The raison d'etre of this website is to provide you with hard scientific information which may help you make informed decisions in your quest for health (so far I have blogged concise summaries of over 1,500 scientific studies and have had three books published).

My research is mainly focused on the effects of cholesterol, saturated fat and statin drugs on health. If you know anyone who is worried about their cholesterol levels and heart disease, or has been told to take statin drugs you could send them a link to this website, and to my statin or cholesterol or heart disease books.

David Evans

Independent Health Researcher

Wednesday, 24 August 2011

Increase your magnesium levels by taking a bath!

This post features a synopsis of a paper on the absorption of epsom salts across the skin and a recipe for easy braised liver.

Study title and author:
Report on Absorption of magnesium sulfate (Epsom salts) across the skin
Dr RH Waring
School of Biosciences, University of Birmingham. B15 2TT, U.K.

This paper can be accessed at:

The major components of Epsom Salts are magnesium and sulfate.

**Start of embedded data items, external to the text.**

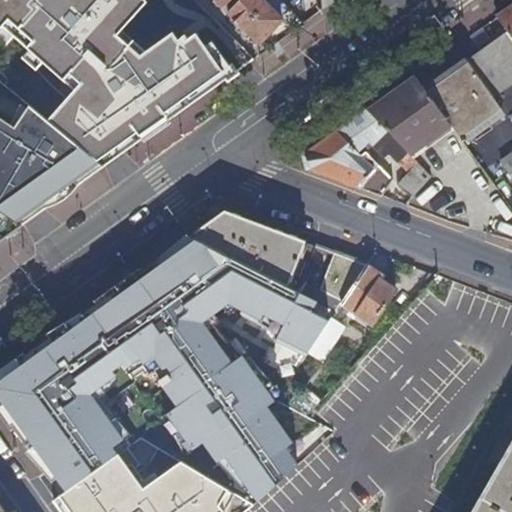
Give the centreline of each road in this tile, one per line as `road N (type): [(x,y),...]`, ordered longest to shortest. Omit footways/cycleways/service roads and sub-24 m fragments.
road 1 (tertiary): [(203,156),(511,273)]
road 2 (primary): [(418,5),(203,156)]
road 3 (primary): [(203,156),(0,303)]
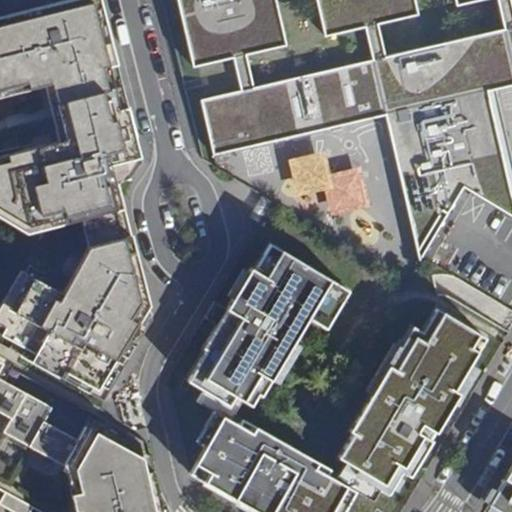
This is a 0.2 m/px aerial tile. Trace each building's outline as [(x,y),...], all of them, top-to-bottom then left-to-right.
[(116,64),(99,0),(73,0),(0,18),(0,97),(45,86),(46,92),(53,91),(66,140),(20,152),(19,147),(0,152),(0,217),(20,229),(35,226),(36,232),(65,225),(64,219),(78,216),(86,249),(62,295),(21,271),(0,305),(0,325),(5,328),(0,335),(35,354),(31,362),(103,402),(114,384),(86,367),(89,360),(103,339),(122,351),(149,307),(112,164),(141,158),(128,108),(115,111),(104,68),(116,64)] [(461,188),(511,218),(511,214),(484,90),(511,83),(511,19),(507,0),(451,0),(453,5),(474,0),(494,0),(501,28),(382,55),(374,23),(415,13),(411,0),(313,0),(321,34),(362,25),(369,58),(249,85),(242,52),(283,43),(272,0),(168,0),(185,68),(225,58),(233,91),(193,101),(207,155),(378,112),(415,256),(461,188)] [(201,389),(219,401),(235,411),(295,311),(325,329),(348,292),(269,244),(253,270),(250,268),(226,308),(213,301),(203,318),(216,325),(211,332),(199,349),(204,352),(187,381),(201,389)] [(456,392),(454,390),(485,338),(435,309),(405,358),(400,355),(337,457),(344,461),(357,470),(354,474),(361,479),(379,489),(388,494),(401,472),(406,474),(431,434),(456,392)] [(0,406),(12,413),(2,431),(75,472),(70,495),(74,511),(75,511),(74,511),(161,511),(152,469),(145,472),(142,457),(84,426),(76,440),(43,421),(50,408),(0,380),(0,365),(1,364),(0,363),(0,406)] [(219,401),(201,389),(195,400),(213,410),(219,401)] [(342,511),(355,491),(334,478),(241,420),(237,426),(213,410),(195,441),(204,446),(189,473),(256,511),(257,511),(342,511)] [(379,489),(361,479),(354,474),(357,470),(344,461),(334,478),(355,491),(372,500),(379,489)] [(511,511),(511,464),(488,505),(499,511),(511,511)] [(0,505),(11,511),(29,511),(32,509),(4,493),(0,499),(0,505)]
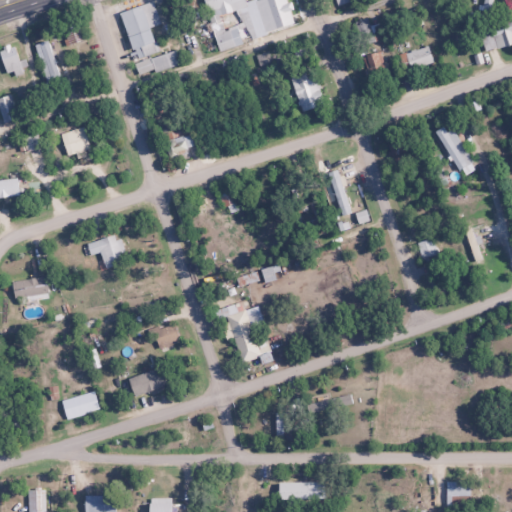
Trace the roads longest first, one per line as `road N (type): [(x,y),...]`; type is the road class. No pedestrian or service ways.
road 1 (residential): [(0,249),(19,235),(511,70)]
road 2 (residential): [(0,465),(511,294)]
road 3 (residential): [(58,448),(195,459),(511,456)]
road 4 (residential): [(224,394),(95,0)]
road 5 (residential): [(422,324),(314,0)]
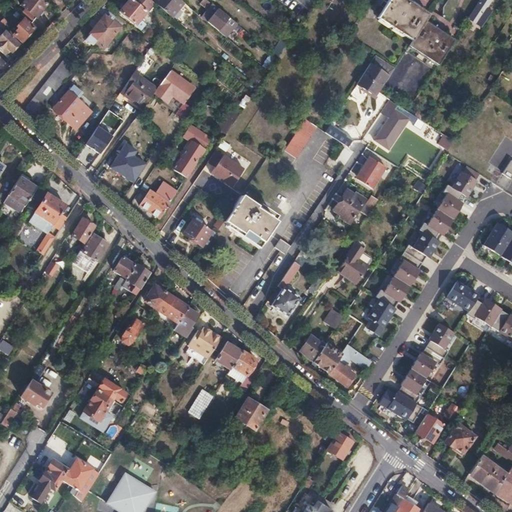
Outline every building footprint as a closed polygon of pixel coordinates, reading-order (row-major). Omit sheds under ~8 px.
[(24,9),(19,15),(31,24),(47,4),(41,0),(23,0),(19,5),(24,9)] [(141,17),(152,3),(152,2),(148,0),(128,0),(118,12),(134,25),(139,19),(144,23),(146,21),(141,17)] [(153,0),(152,2),(152,3),(171,18),(182,3),(178,0),(153,0)] [(227,18),(210,4),(209,5),(203,0),(200,0),(198,3),(206,9),(200,17),(224,36),(235,23),(227,18)] [(388,0),(377,17),(412,40),(424,21),(428,15),(438,0),(388,0)] [(478,1),(473,8),(486,17),(490,10),(485,6),(489,0),(480,0),(479,2),(478,1)] [(103,6),(98,11),(103,15),(84,39),(92,45),(94,42),(115,16),(103,6)] [(115,16),(94,42),(102,48),(124,22),(115,16)] [(17,30),(12,35),(20,43),(33,29),(22,19),(14,27),(17,30)] [(139,19),(134,25),(143,32),(148,26),(144,23),(139,19)] [(412,40),(408,46),(437,65),(453,40),(424,21),(412,40)] [(3,32),(0,35),(0,51),(4,55),(8,51),(11,52),(17,45),(3,32)] [(281,38),(271,53),(277,57),(287,42),(281,38)] [(192,39),(178,59),(190,68),(191,67),(205,48),(192,39)] [(374,55),(357,82),(375,94),(393,67),(374,55)] [(64,59),(21,111),(32,120),(75,67),(64,59)] [(135,69),(128,80),(131,82),(123,95),(141,108),(153,92),(156,88),(137,74),(139,72),(135,69)] [(156,88),(153,92),(166,101),(170,94),(182,102),(192,88),(168,71),(156,88)] [(69,88),(51,108),(74,129),(88,112),(75,99),(78,96),(69,88)] [(389,118),(374,140),(388,149),(408,119),(394,110),(397,105),(389,99),(381,112),(389,118)] [(182,102),(174,114),(184,121),(192,109),(182,102)] [(235,118),(236,117),(239,114),(229,107),(216,126),(225,132),(235,118)] [(135,117),(118,140),(127,146),(143,124),(135,117)] [(304,119),(283,150),(296,158),(316,127),(304,119)] [(328,135),(339,142),(348,148),(353,140),(329,124),(324,132),(328,135)] [(183,136),(190,141),(172,169),(184,177),(203,149),(203,148),(209,138),(190,125),(183,136)] [(96,126),(84,144),(98,154),(111,137),(96,126)] [(452,141),(443,135),(437,144),(446,150),(452,141)] [(342,163),(350,150),(344,146),(335,159),(342,163)] [(214,151),(206,163),(213,168),(209,174),(230,188),(242,170),(214,151)] [(106,173),(129,188),(139,173),(130,168),(133,163),(122,155),(120,157),(118,156),(106,173)] [(369,157),(357,175),(367,182),(366,184),(371,187),(384,167),(369,157)] [(511,162),(503,175),(511,180),(511,179),(511,162)] [(462,174),(453,189),(462,195),(467,198),(477,183),(462,174)] [(19,178),(8,195),(25,206),(35,188),(19,178)] [(138,206),(157,219),(165,207),(166,208),(167,207),(166,206),(175,191),(160,181),(153,193),(148,190),(139,204),(138,206)] [(424,186),(417,181),(413,188),(420,192),(424,186)] [(453,189),(447,185),(443,192),(447,195),(437,211),(453,220),(463,205),(458,202),(462,195),(453,189)] [(345,190),(334,208),(342,214),(341,216),(350,221),(364,200),(355,194),(354,196),(345,190)] [(46,194),(29,222),(47,234),(48,232),(56,220),(65,206),(46,194)] [(8,195),(3,203),(20,213),(25,206),(8,195)] [(234,205),(223,221),(227,224),(226,226),(257,248),(275,222),(255,208),(256,205),(241,195),(234,205)] [(218,221),(222,224),(223,221),(234,205),(231,203),(218,221)] [(453,220),(437,211),(428,226),(423,224),(419,230),(422,233),(434,240),(438,233),(443,236),(453,220)] [(72,237),(84,244),(95,227),(83,219),(72,237)] [(56,220),(48,232),(55,236),(63,224),(56,220)] [(202,246),(205,248),(222,224),(218,221),(217,221),(213,227),(214,228),(211,231),(209,232),(192,220),(182,234),(200,246),(202,246)] [(511,232),(496,222),(482,246),(499,257),(511,238),(511,236),(511,232)] [(434,240),(422,233),(412,248),(408,245),(403,252),(422,264),(426,257),(429,258),(438,243),(434,240)] [(82,253),(95,261),(96,262),(107,245),(93,236),(82,253)] [(42,238),(35,250),(43,255),(50,244),(42,238)] [(511,239),(511,238),(499,257),(511,264),(511,239)] [(274,247),(280,251),(284,254),(285,253),(290,246),(280,239),(274,247)] [(355,245),(337,272),(356,284),(368,267),(356,260),(361,252),(363,250),(355,245)] [(80,251),(73,261),(89,270),(95,261),(82,253),(80,251)] [(361,252),(356,260),(368,267),(373,260),(361,252)] [(422,264),(403,252),(399,259),(402,260),(391,276),(409,287),(419,271),(418,270),(422,264)] [(56,256),(50,266),(56,270),(62,260),(56,256)] [(113,293),(116,295),(122,285),(125,281),(135,266),(122,258),(112,272),(122,278),(113,293)] [(294,262),(277,285),(282,289),(271,305),(286,315),(298,298),(283,288),(298,265),(294,262)] [(150,274),(135,265),(135,266),(125,281),(136,288),(132,294),(135,296),(140,289),(150,274)] [(400,302),(409,287),(391,276),(382,291),(380,289),(375,297),(378,299),(393,309),(398,301),(400,302)] [(316,277),(307,290),(312,293),(321,281),(316,277)] [(143,301),(154,308),(164,293),(167,288),(156,281),(143,301)] [(455,281),(445,297),(467,312),(477,297),(478,295),(455,281)] [(122,285),(116,295),(122,298),(128,289),(122,285)] [(164,293),(154,308),(177,323),(187,308),(164,293)] [(483,301),(477,297),(467,312),(466,315),(472,318),(473,316),(483,301)] [(393,309),(378,299),(366,318),(372,321),(366,329),(377,336),(394,309),(393,309)] [(484,299),(483,301),(473,316),(490,327),(501,311),(502,310),(484,299)] [(173,330),(185,338),(192,327),(191,326),(198,315),(187,308),(177,323),(173,330)] [(508,316),(501,311),(490,327),(497,332),(508,316)] [(508,316),(497,332),(511,341),(511,340),(511,316),(509,314),(508,316)] [(336,325),(337,323),(326,316),(318,328),(329,336),(330,335),(336,325)] [(120,337),(120,341),(126,346),(129,344),(143,323),(135,318),(131,326),(128,324),(120,337)] [(438,324),(429,339),(430,340),(444,349),(454,334),(438,324)] [(187,346),(207,359),(220,337),(203,326),(200,331),(197,329),(187,346)] [(347,345),(366,359),(371,362),(377,352),(354,335),(347,345)] [(299,351),(313,362),(322,346),(309,336),(299,351)] [(0,341),(0,350),(9,354),(13,345),(1,340),(0,341)] [(444,349),(430,340),(425,348),(443,359),(448,352),(444,349)] [(241,352),(226,342),(214,361),(229,370),(241,352)] [(322,346),(313,362),(328,374),(340,355),(324,344),(322,346)] [(340,355),(328,374),(345,387),(353,376),(348,372),(349,370),(344,365),(349,358),(361,366),(366,359),(347,345),(340,355)] [(443,359),(425,348),(421,354),(435,363),(439,365),(443,359)] [(237,387),(245,392),(259,370),(251,365),(254,360),(241,352),(229,370),(227,374),(240,382),(237,387)] [(421,354),(420,354),(410,369),(425,379),(435,363),(421,354)] [(147,367),(141,363),(136,371),(143,375),(147,367)] [(425,379),(410,369),(400,385),(401,386),(415,395),(425,379)] [(362,377),(346,395),(352,399),(365,380),(362,377)] [(104,379),(98,390),(111,399),(113,397),(120,402),(125,393),(104,379)] [(280,392),(288,396),(294,385),(287,379),(280,392)] [(31,382),(21,397),(33,405),(35,404),(41,408),(50,394),(31,382)] [(419,397),(415,395),(401,386),(397,393),(415,404),(419,397)] [(111,399),(98,390),(83,411),(98,421),(111,399)] [(189,413),(199,419),(213,397),(202,390),(189,413)] [(397,393),(396,392),(393,398),(385,393),(378,404),(404,420),(405,419),(412,423),(421,408),(415,404),(397,393)] [(247,399),(236,418),(254,429),(265,411),(247,399)] [(444,416),(452,421),(459,409),(451,404),(444,416)] [(11,409),(1,424),(6,427),(16,412),(11,409)] [(425,414),(414,433),(431,443),(442,425),(425,414)] [(443,442),(452,449),(454,447),(462,453),(474,437),(457,424),(443,442)] [(329,429),(323,438),(328,441),(334,431),(329,429)] [(337,433),(327,450),(342,459),(352,442),(337,433)] [(235,452),(241,455),(251,438),(246,434),(235,452)] [(492,449),(511,464),(511,453),(507,450),(496,443),(492,449)] [(454,447),(452,449),(460,455),(462,453),(454,447)] [(480,454),(468,474),(493,493),(505,474),(492,464),(480,454)] [(51,460),(45,470),(60,480),(72,488),(84,495),(98,474),(75,459),(68,470),(51,460)] [(511,464),(505,474),(493,493),(510,504),(511,500),(511,464)] [(130,469),(128,471),(136,477),(138,474),(130,469)] [(60,480),(45,470),(38,481),(40,483),(31,497),(40,502),(48,488),(53,491),(60,480)] [(145,511),(159,491),(151,486),(153,483),(138,474),(136,477),(128,471),(110,499),(128,510),(126,511),(145,511)] [(312,481),(306,477),(302,484),(308,488),(312,481)] [(381,511),(393,511),(407,491),(399,486),(385,507),(381,511)] [(72,488),(68,494),(80,501),(84,495),(72,488)] [(405,496),(394,511),(419,511),(420,511),(414,507),(416,502),(405,496)] [(294,506),(290,511),(328,511),(330,510),(309,497),(301,511),(294,506)] [(423,511),(443,511),(437,507),(429,503),(423,511)]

A treatise of the nature and use of the bitter purging salt contain'd in Epsom and such other waters by Nehemiah Grew. (1697)
Magnesium has many benefits such as: Ease stress and improves sleep and concentration, help muscles and nerves function properly, regulate activity of 325+ enzymes, help prevent artery hardening and blood clots, make insulin more effective, reduce inflammation to relieve pain and muscle cramps, improve oxygen use.

Sulfate may help to: Flush toxins, improve absorption of nutrients, help form joint proteins, brain tissue and mucin proteins, help prevent or ease migraine headaches.

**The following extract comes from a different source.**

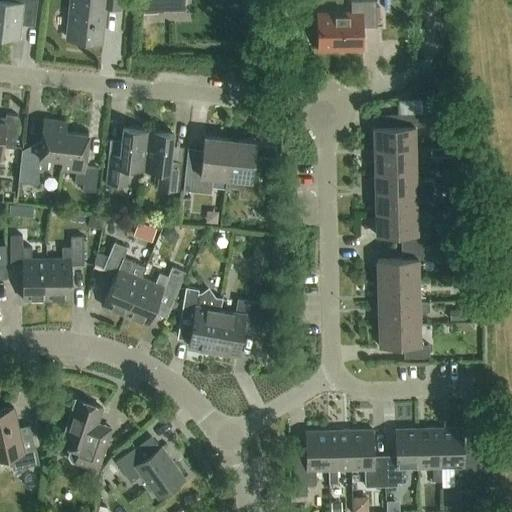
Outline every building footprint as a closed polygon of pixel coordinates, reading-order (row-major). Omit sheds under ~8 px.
[(0,0),(0,37),(18,40),(20,25),(33,26),(36,0),(0,0)] [(118,9),(119,0),(71,0),(68,36),(65,35),(65,37),(102,41),(103,39),(100,39),(103,7),(118,9)] [(139,0),(140,11),(181,10),(180,0),(139,0)] [(361,27),(376,26),(375,1),(350,1),(350,14),(317,15),(318,49),(362,48),(361,27)] [(448,113),(431,113),(432,134),(449,133),(448,113)] [(0,121),(0,159),(1,159),(2,147),(14,148),(18,116),(5,114),(4,122),(0,121)] [(373,150),(414,149),(414,126),(423,126),(422,114),(397,114),(397,126),(372,127),(373,150)] [(61,159),(65,131),(66,121),(42,119),(39,152),(21,150),(18,182),(36,184),(38,169),(46,169),(47,158),(61,159)] [(143,170),(147,130),(123,128),(120,155),(108,154),(105,183),(125,185),(127,168),(143,170)] [(147,130),(143,170),(159,172),(157,189),(178,191),(181,162),(169,161),(172,133),(147,130)] [(65,131),(61,159),(60,170),(75,171),(74,183),(82,184),(81,190),(94,192),(97,168),(84,167),(88,134),(65,131)] [(212,176),(225,178),(229,139),(204,137),(201,162),(186,160),(182,190),(210,193),(212,176)] [(229,139),(225,178),(224,187),(238,189),(237,198),(263,201),(266,169),(252,167),(255,142),(229,139)] [(451,148),(429,148),(430,157),(451,157),(451,148)] [(374,170),(415,169),(414,149),(373,150),(374,170)] [(374,192),(431,191),(430,179),(415,180),(415,169),(374,170),(374,192)] [(375,214),(416,213),(416,200),(431,200),(431,191),(374,192),(375,214)] [(20,216),(21,205),(9,203),(8,214),(20,216)] [(401,247),(426,246),(425,234),(417,234),(416,213),(375,214),(375,235),(400,235),(401,247)] [(46,299),(46,259),(31,259),(31,247),(22,247),(21,235),(10,235),(10,263),(21,263),(22,300),(46,299)] [(46,259),(46,299),(71,299),(71,265),(83,265),(83,236),(70,236),(70,247),(61,247),(61,259),(46,259)] [(125,315),(140,277),(126,272),(131,261),(122,257),(126,247),(113,242),(102,269),(115,274),(102,306),(125,315)] [(376,281),(418,280),(417,258),(426,258),(426,246),(401,247),(401,259),(376,259),(376,281)] [(140,277),(125,315),(147,325),(160,293),(173,299),(185,272),(171,266),(167,276),(159,272),(154,283),(140,277)] [(376,281),(377,303),(418,302),(418,280),(376,281)] [(215,296),(208,286),(200,292),(198,292),(199,289),(185,287),(180,317),(192,319),(188,346),(212,351),(218,310),(221,297),(215,296)] [(218,310),(212,351),(237,355),(242,327),(271,332),(276,306),(237,299),(235,313),(218,310)] [(377,303),(377,324),(419,323),(419,312),(429,312),(428,301),(418,302),(377,303)] [(419,345),(419,323),(377,324),(378,346),(403,346),(403,358),(428,357),(428,345),(419,345)] [(96,469),(107,437),(111,426),(97,422),(102,408),(65,396),(64,397),(74,400),(60,443),(68,446),(65,455),(69,460),(96,469)] [(22,450),(18,432),(13,408),(0,410),(0,457),(9,455),(12,469),(38,463),(34,448),(22,450)] [(441,481),(440,467),(440,428),(417,429),(418,467),(432,467),(432,481),(441,481)] [(440,428),(440,467),(453,467),(454,489),(476,489),(475,461),(463,461),(462,428),(440,428)] [(404,468),(418,467),(417,429),(394,429),(395,462),(384,462),(385,486),(396,486),(396,482),(404,482),(404,468)] [(336,469),(350,469),(349,430),(327,431),(328,469),(328,483),(337,483),(336,469)] [(385,486),(384,462),(373,462),(372,430),(349,430),(350,469),(364,469),(364,487),(385,486)] [(315,470),(328,469),(327,431),(304,431),(305,463),(293,464),(293,495),(306,495),(306,485),(315,484),(315,470)] [(158,497),(183,479),(159,447),(143,459),(135,447),(115,461),(130,482),(141,474),(158,497)] [(95,472),(83,468),(79,481),(92,484),(95,472)] [(338,511),(338,502),(328,503),(328,511),(338,511)]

The study investigated if taking a bath with various amounts of Epsom salts added, increases blood levels of magnesium and sulfate.

The study found:
(a) All individuals had significant rises in blood magnesium and sulfate at a level of 1% Epsom salts .This equates to 1g Epsom salts per 100ml water or 600g Epsom salts per 60 litres, the standard size UK bath taken in this project (15 US gallons).
(b) Most volunteers had significantly raised magnesium and sulfate levels on baths with 400g Epsom salts added.
(c) Above the 600g/bath level, volunteers complained that the water felt 'soapy' although no volunteer complained of any adverse effects, even at Epsom salt levels of 2.5%.
(d) The values obtained suggest that most people would find maximal benefit by bathing 2 or 3 times/ week, using 500-600g Epsom salts each time.
To conclude: Bathing in Epsom salts is a safe and easy way to increase sulfate and magnesium levels in the body.

More information on this subject: Books : Scientific Studies : Other Websites : Videos : Food Mall

Recipe of the day

Easy Braised Liver

Lambs Liver
Lamb’s liver, cut into big chunks
Just-boiled water

1.Throw the liver into the slow cooker pot and spread it out so that it is as flat as possible on the top instead of mounded up in the middle.

2.Pour over boiling water until the liver is just covered.

3.Cover with the lid and cook on low for 4-8 hours.